Mijn afspraak wachtte op mij. Ik kon het mij niet permitteren om zonder enig gevolg bankbiljetten uit te delen. Bovendien geloofde ik in leren vissen,
niet in het uitdelen van gebakken vis. Liefdadigheid, een vies woord met een
bedenkelijke nasmaak, zo beweerde ik al jaren. Theorie die plots weinig waard lijkt wanneer je oog in oog staat met een uitgehongerde medemens.
‘Zal ik met je meegaan en iets te eten voor
je kopen?’ floepte uit mijn mond. De man knikte gretig. Zo kwam het dat wij even
later samen in een kebab-tent stonden, de onbekende man en ik.
Ik vroeg hem wat hij wilde eten en bestelde
op gegeneerde fluistertoon. Een grote kebab en een blik Fanta, hoe lang zou dat
je maag vullen? Ik zag mezelf daar staan door zijn ogen.

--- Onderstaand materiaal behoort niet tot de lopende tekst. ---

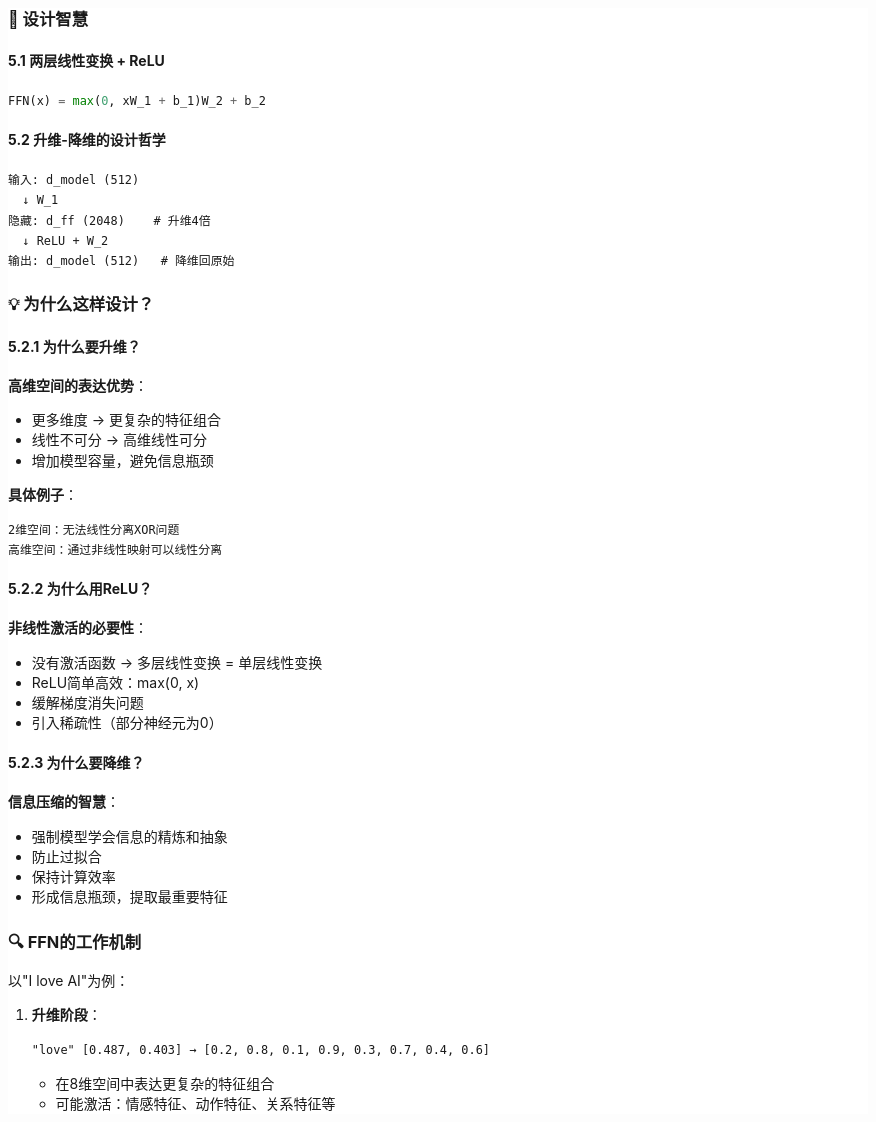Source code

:### 🧠 设计智慧

#### 5.1 两层线性变换 + ReLU
```python
FFN(x) = max(0, xW_1 + b_1)W_2 + b_2
```

#### 5.2 升维-降维的设计哲学
```
输入: d_model (512) 
  ↓ W_1
隐藏: d_ff (2048)    # 升维4倍
  ↓ ReLU + W_2  
输出: d_model (512)   # 降维回原始
```

### 💡 为什么这样设计？

#### 5.2.1 为什么要升维？
**高维空间的表达优势**：
- 更多维度 → 更复杂的特征组合
- 线性不可分 → 高维线性可分
- 增加模型容量，避免信息瓶颈

**具体例子**：
```
2维空间：无法线性分离XOR问题
高维空间：通过非线性映射可以线性分离
```

#### 5.2.2 为什么用ReLU？
**非线性激活的必要性**：
- 没有激活函数 → 多层线性变换 = 单层线性变换
- ReLU简单高效：max(0, x)
- 缓解梯度消失问题
- 引入稀疏性（部分神经元为0）

#### 5.2.3 为什么要降维？
**信息压缩的智慧**：
- 强制模型学会信息的精炼和抽象
- 防止过拟合
- 保持计算效率
- 形成信息瓶颈，提取最重要特征

### 🔍 FFN的工作机制

以"I love AI"为例：

1. **升维阶段**：
   ```
   "love" [0.487, 0.403] → [0.2, 0.8, 0.1, 0.9, 0.3, 0.7, 0.4, 0.6]
   ```
   - 在8维空间中表达更复杂的特征组合
   - 可能激活：情感特征、动作特征、关系特征等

Ik, het wandelende
privilege, warm en degelijk gekleed, op weg naar een plek die ik zelf had
gekozen, waar dampende merkkoffie werd geserveerd. Ik, die perfect wist dat ik
vanavond verse groene koolstamppot zou eten en in mijn eigen warme bed zou
slapen. Hij, de verloren reiziger zonder bagage, op zoek naar een normaal leven, een leven
zoals het mijne bijvoorbeeld.
Ik vroeg me af hoe dat voelde, eten voor je
laten kopen door een wildvreemde, op een plek die je niet kent en waar je weinig
van begrijpt. Wat dat deed met je eigenwaarde en je trots, of met wat daarvan was
overgebleven.
Hij toonde me een foto van een klein
meisje, zijn dochtertje, en vroeg of ik kinderen had. Ik beaamde. Twee jongens.
Hij vond dat ik geluk had. Ik knikte bevestigend en voegde eraan toe dat ik
vooral geluk had dat ik hier geboren was, en niet in Syrië zoals hij.
Ik betaalde, mijn blik krampachtig op mijn portefeuille
en het wisselgeld gericht, om vooral niet in zijn ogen te hoeven kijken.
Zo stonden wij ons daar allebei te schamen, elk om onze eigen redenen. Hij bedankte me omstandig. Ik wenste hem geluk,
een groot woord dat ik daar en dan onnozel vond klinken. Hij vroeg of hij
me mocht omhelzen. Dat mocht.
Nadat we afscheid hadden genomen sloeg de
twijfel toe. Waarom had ik mijn afspraak niet afgebeld en de man niet
meegenomen naar huis voor een bad, een maaltijd en een echt bed? Waarom had ik
zijn naam niet gevraagd, zodat we niet langer wildvreemden voor elkaar hoefden
te zijn? Waarom had ik hem niet uitgenodigd?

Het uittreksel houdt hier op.